Patrick Rucker, PlanetArk 19 Mar 10;
Dense clouds of migrating monarch butterflies used to snap branches and cast shadows across the forests of central Mexico, but severe weather is posing a new threat to the annual phenomenon.
The yearly 2,000-mile journey, which takes four generations of butterflies to complete, starts in Canada and ends in the Mexican state of Michoacan, which normally enjoys mild weather from November to March.
Millions of the insects swarm to these arid hills each year, their orange-and-black wings creating a flickering fog of color that mesmerizes locals and tourists.
"When I first saw the monarchs in their sanctuary, I thought it was more of a plague than something beautiful," said David Bernal, a guide at the Piedra Herrada resting place two hours drive west of the capital, of a childhood visit.
"I was afraid. There were so many, they clouded our path."
A loss of forests and food sources has for years thinned the number of monarchs coming to Mexico. But scientists fear that a new pattern of punishing winter storms may mark the start of an irreversible decline of the transcontinental migration.
In early February, normally one of Mexico's driest months, 15 inches of precipitation fell on hilly central regions, battering monarch reserves with snow, sleet and freezing rain.
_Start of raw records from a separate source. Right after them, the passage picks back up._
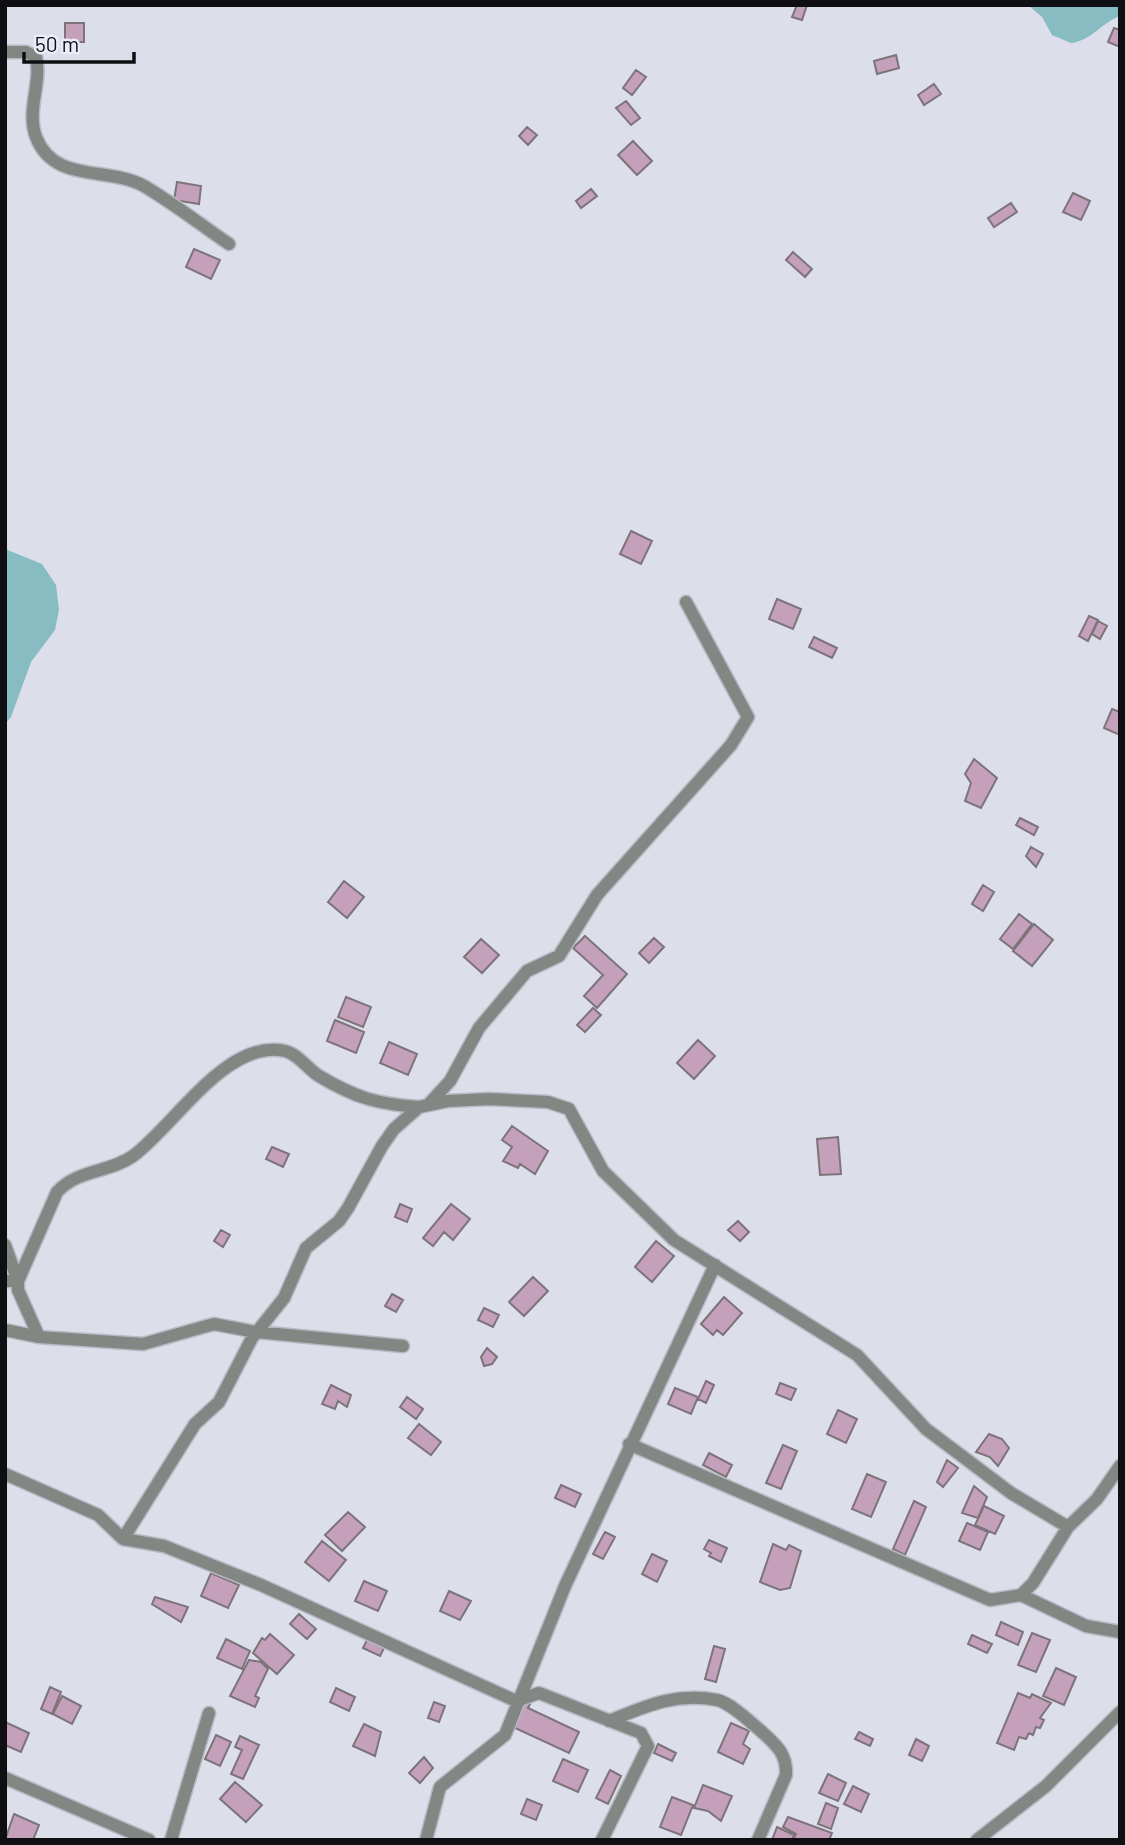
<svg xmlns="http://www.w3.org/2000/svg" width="1125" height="1845" viewBox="0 0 1125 1845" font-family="Barlow,sans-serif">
<rect width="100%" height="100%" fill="#dcdeea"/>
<path fill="#87bcc2" d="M1028 5H1120V16C1101 23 1091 41 1071 43L1052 35 1042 17Z
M5 549 42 564 56 585 59 610 55 630 31 662 11 717 5 724Z"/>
<path fill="#c5a0ba" stroke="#7d747a" stroke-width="2" d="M797 5H807L802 20 792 17Z
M65 23H84V42H65Z
M1114 28 1120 30V47L1108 42Z
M896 55 899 68 877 74 874 61Z
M636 70 646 77 632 95 623 88Z
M934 84 941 94 924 105 918 95Z
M626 101 640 118 631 125 616 108Z
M527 127 537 135 528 145 519 136Z
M633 141 652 161 637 175 618 155Z
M177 182 201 186 199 204 174 200Z
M591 189 597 196 581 208 576 201Z
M1073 193 1090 201 1081 220 1063 212Z
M1011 203 1017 212 994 227 988 218Z
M194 249 220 260 211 279 186 267Z
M793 252 812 269 805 277 786 260Z
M631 531 652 541 641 564 620 554Z
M777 599 801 609 793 629 769 619Z
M1089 616 1098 620 1088 641 1079 636Z
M1098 621 1107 626 1100 639 1092 634Z
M814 637 837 648 832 658 809 647Z
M1112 709 1120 712V735L1104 728Z
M974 759 997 778 981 808 965 801 971 783 965 774Z
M1020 818 1038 827 1034 835 1016 825Z
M1031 847 1043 854 1036 867 1026 856Z
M344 881 364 897 347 918 328 902Z
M983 885 994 892 983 911 972 904Z
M1019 914 1032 924 1013 949 1000 939Z
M1034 924 1053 940 1032 966 1013 951Z
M585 936 627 974 597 1008 584 996 603 975 573 948Z
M654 938 664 947 649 963 639 953Z
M481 939 499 955 482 973 464 957Z
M346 997 371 1007 363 1027 338 1017Z
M593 1008 601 1015 585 1032 577 1025Z
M335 1020 364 1032 356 1053 327 1041Z
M698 1040 715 1056 694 1079 677 1063Z
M389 1042 417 1054 408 1075 380 1063Z
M512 1126 548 1151 535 1174 520 1164 518 1168 503 1161 512 1147 502 1140Z
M838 1137 841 1174 820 1175 817 1139Z
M272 1147 289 1154 283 1167 266 1159Z
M400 1204 412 1209 407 1222 395 1217Z
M451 1204 470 1219 453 1240 444 1232 433 1246 423 1238Z
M738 1221 749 1232 740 1241 728 1230Z
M221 1230 230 1235 223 1247 214 1241Z
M656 1241 674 1256 652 1282 635 1267Z
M533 1277 548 1291 524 1316 509 1302Z
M392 1294 403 1300 396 1312 385 1306Z
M724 1297 742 1313 723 1335 717 1330 713 1335 701 1324Z
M484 1308 499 1315 493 1327 478 1320Z
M487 1348 497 1357 492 1364 484 1366 481 1357Z
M706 1381 714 1385 706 1403 698 1399Z
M780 1383 796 1389 791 1400 776 1394Z
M331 1385 351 1395 347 1407 338 1401 335 1409 322 1404Z
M675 1388 698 1397 691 1414 668 1404Z
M407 1397 423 1409 416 1419 400 1407Z
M838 1410 857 1419 846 1443 827 1434Z
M419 1424 441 1442 431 1455 408 1438Z
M989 1434 1002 1439 1009 1448 998 1466 990 1457 976 1452Z
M783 1445 797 1451 781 1489 766 1483Z
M709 1453 732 1465 726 1477 703 1465Z
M947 1460 958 1468 943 1487 937 1482Z
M867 1474 886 1482 871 1517 852 1509Z
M561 1485 581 1494 575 1507 555 1498Z
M974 1486 987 1497 978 1518 962 1513Z
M914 1501 926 1507 905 1555 893 1549Z
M984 1506 1004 1516 995 1534 975 1525Z
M348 1512 365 1527 342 1551 325 1535Z
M967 1523 988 1532 980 1550 959 1541Z
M605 1532 615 1537 603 1559 593 1554Z
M709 1540 727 1548 721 1562 709 1556 711 1553 704 1549Z
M322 1541 346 1560 329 1581 305 1562Z
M773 1544 786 1550 789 1545 801 1551 790 1588 780 1590 760 1582Z
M652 1554 667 1561 657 1582 642 1574Z
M211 1573 239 1585 228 1608 201 1596Z
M364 1581 387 1591 378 1611 355 1601Z
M449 1591 471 1601 460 1620 440 1611Z
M155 1597 188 1607 181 1622 152 1604Z
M299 1614 316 1629 307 1639 290 1624Z
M1001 1622 1023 1632 1018 1645 996 1635Z
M1032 1633 1050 1640 1036 1672 1018 1665Z
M270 1634 294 1655 277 1674 253 1653 262 1638 265 1640Z
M972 1635 992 1644 987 1653 968 1644Z
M368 1638 385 1646 380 1656 363 1648Z
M226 1639 250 1651 242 1669 217 1658Z
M714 1646 725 1649 716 1682 705 1679Z
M249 1660 261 1662 268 1669 255 1696 259 1698 255 1707 230 1696Z
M1056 1668 1076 1677 1064 1705 1043 1696Z
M50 1687 61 1692 52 1714 41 1709Z
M336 1688 355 1697 349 1711 330 1702Z
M1018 1693 1030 1698 1032 1694 1051 1703 1040 1718 1044 1720 1040 1728 1036 1727 1033 1735 1029 1733 1026 1739 1019 1737 1014 1750 997 1743Z
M62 1696 81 1706 72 1724 53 1714Z
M524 1701 530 1704 528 1708 579 1732 569 1753 515 1728Z
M434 1702 445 1706 439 1722 428 1718Z
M5 1722 29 1733 21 1752 5 1745Z
M731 1723 749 1731 743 1744 750 1749 743 1764 718 1752Z
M364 1724 381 1732 375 1756 353 1746Z
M859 1732 873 1739 870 1746 855 1739Z
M216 1735 231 1742 220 1766 205 1759Z
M240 1736 259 1745 243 1779 231 1774 242 1750 235 1747Z
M916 1739 929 1746 922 1761 909 1755Z
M658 1744 676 1753 672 1761 654 1753Z
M424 1757 433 1768 420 1783 409 1773Z
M563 1759 588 1770 578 1792 553 1781Z
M610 1770 621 1776 608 1804 596 1798Z
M828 1774 846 1783 838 1801 819 1793Z
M235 1782 262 1805 246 1822 220 1799Z
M703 1785 732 1796 721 1821 708 1811 694 1808Z
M853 1786 869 1794 861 1812 844 1804Z
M672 1797 693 1805 681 1835 660 1827Z
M527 1799 542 1805 536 1820 521 1814Z
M826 1803 838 1808 831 1829 818 1824Z
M14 1814 39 1825 33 1840H5Z
M788 1817 832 1833 829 1840H793L796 1834 783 1827Z
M777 1827 794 1835 792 1840H772Z"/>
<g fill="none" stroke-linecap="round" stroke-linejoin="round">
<g stroke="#b7b9c3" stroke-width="15">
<path id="street" d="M5 52H26L36 57C42 83 26 110 36 137 54 184 108 166 144 186 173 203 201 225 229 244
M428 1105 450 1081 479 1028 527 971 559 956 597 895 731 745 748 717 686 602
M5 1245 18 1281H5
M5 1330 39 1337 143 1344 214 1324 256 1332 403 1346
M39 1337 18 1290V1281L57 1192C78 1169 109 1173 133 1156 175 1125 227 1038 285 1051 298 1054 308 1069 319 1076 356 1098 377 1104 419 1107
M629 1444 990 1600 1021 1595 1033 1583 1068 1527 1097 1499 1120 1466
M5 1474 98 1515 123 1539 164 1546 261 1585 516 1701 539 1693 641 1733 648 1746 602 1840
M123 1539 195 1424 219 1402 252 1338 284 1298 306 1248 339 1221 348 1208 382 1146 394 1129 419 1107 448 1101 489 1099 548 1102 569 1109 603 1171 674 1240 857 1355 926 1429 1011 1493 1068 1527
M1021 1595 1086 1626 1120 1632
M609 1721C646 1706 676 1692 717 1700 731 1703 750 1722 761 1731 776 1745 787 1753 786 1775L758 1840
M5 1778 149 1840
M171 1840 209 1713
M426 1840 440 1787 505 1735 565 1586 715 1265
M977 1840 1046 1786 1120 1712"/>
</g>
<use href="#street" stroke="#838784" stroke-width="12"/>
</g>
<rect width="1125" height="1845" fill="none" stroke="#0f0f13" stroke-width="14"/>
<path d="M24 52v10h110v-10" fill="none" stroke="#0f0f13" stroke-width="3.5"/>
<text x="35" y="52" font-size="21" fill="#0f0f13" stroke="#eaecf7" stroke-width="5" paint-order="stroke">50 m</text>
</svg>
Fewer butterflies arrived this year than ever before, and as many as half of them are thought to have perished in February. The snowstorms that recently buried U.S. cities like Philadelphia and Washington began as unseasonable Mexican rains when warm winter air became loaded with ocean moisture.
'VANISHINGLY SMALL'
"Populations are only so resilient," said Chip Taylor, a University of Kansas entomologist who has studied the migrations for two decades.
"Will butterflies come back? Yes, but the numbers will be so vanishingly small that it may mean the end of this spectacular phenomenon," Taylor added.
The monarchs' transcontinental to and fro is woven through local myth since past generations saw the butterflies as returning ancestral souls. Today, the monarch is a proud local emblem that inspires taxi companies and soccer teams.
In three of the past 10 winters, at least half the monarch butterflies arriving in Mexico died due to the topsy turvy weather that many scientists link to climate change. Mexico will host a global climate change summit in November that aims to set binding international goals for reducing carbon pollution.
Even before strange weather became commonplace, the monarch was imperiled due to a loss of food and habitat.
As they sail across the Great Plains, monarchs survive on milkweed that is being crowded out by large-scale farming.
Meanwhile, illegal loggers clear protected land of oyamel fir trees whose slender needles are a favorite roosting place.
President Felipe Calderon, a Michoacan native, once vowed to use the army to halt logging, but Mexican forest set aside for monarchs is still being picked apart by "tree theft and mafia-style logging," said U.S. researcher Lincoln Brower of Sweet Briar College in Virginia.
Brower, 78, has studied monarch butterflies since the 1950s. He was one of the first people to see the Mexican overwinter sites after they were identified by scientists in 1975, a sight he said caused him to "practically fall on the ground."
"Now I may outlive the monarchs," he said.